Data excerpts:
== == ==

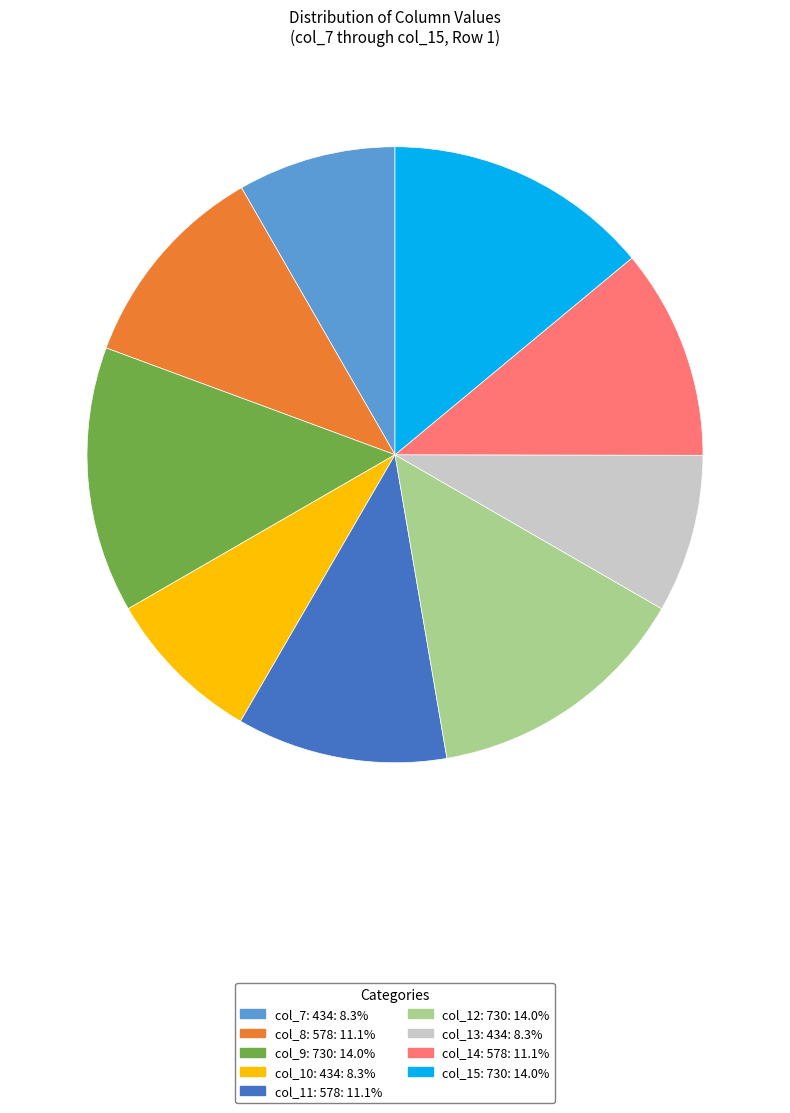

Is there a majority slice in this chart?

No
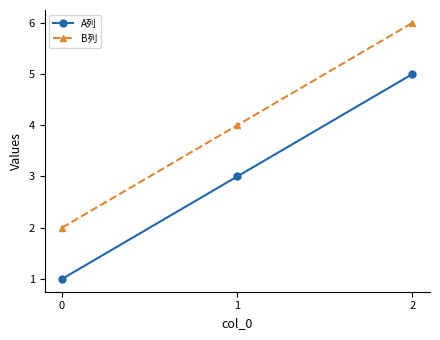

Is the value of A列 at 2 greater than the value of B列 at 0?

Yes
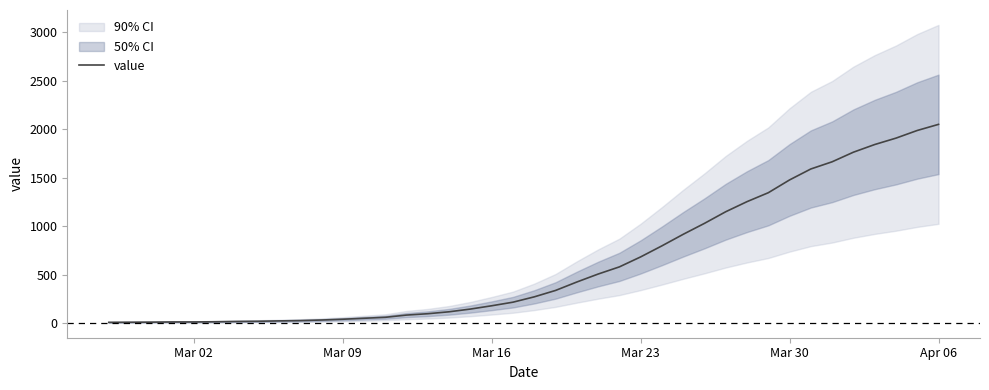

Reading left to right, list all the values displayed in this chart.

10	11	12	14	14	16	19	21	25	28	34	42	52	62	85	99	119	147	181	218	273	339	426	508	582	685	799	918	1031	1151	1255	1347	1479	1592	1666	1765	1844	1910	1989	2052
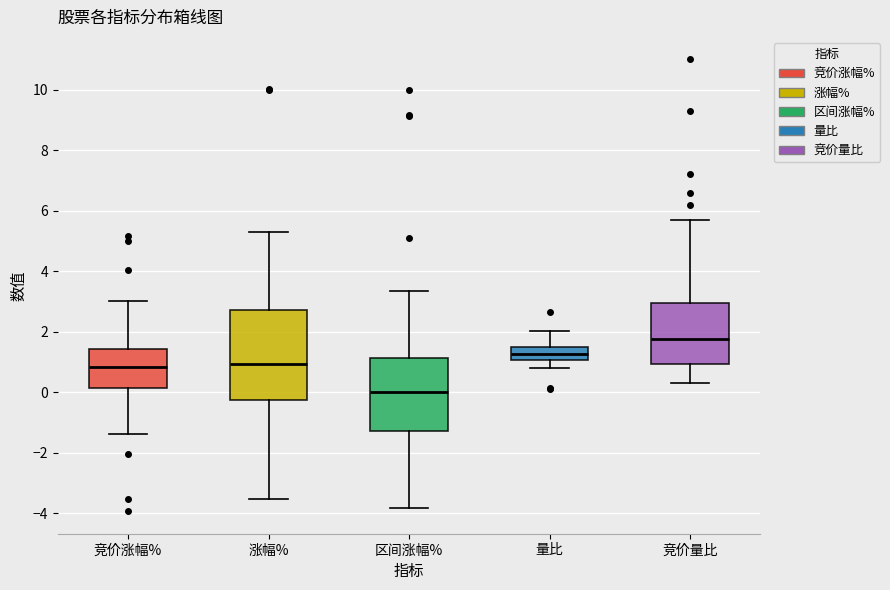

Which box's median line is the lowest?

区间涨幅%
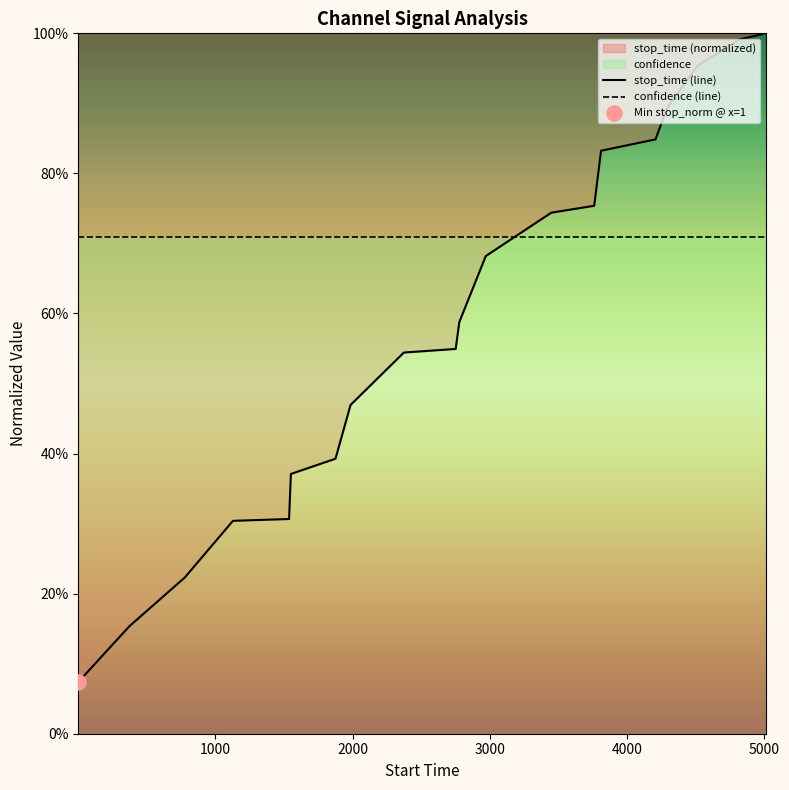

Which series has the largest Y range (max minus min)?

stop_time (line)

== == ==

Can you lay out as a numbered list the lines of the entries from the one containing "Reading left to" through the end of the entries, inclusive, leaving out blank lines and the pictures?

▶ Expected answer
1. Reading left to right, list all the values displayed in this chart.
2. 10	11	12	14	14	16	19	21	25	28	34	42	52	62	85	99	119	147	181	218	273	339	426	508	582	685	799	918	1031	1151	1255	1347	1479	1592	1666	1765	1844	1910	1989	2052
3. Which box's median line is the lowest?
4. 区间涨幅%
5. Which series has the largest Y range (max minus min)?
6. stop_time (line)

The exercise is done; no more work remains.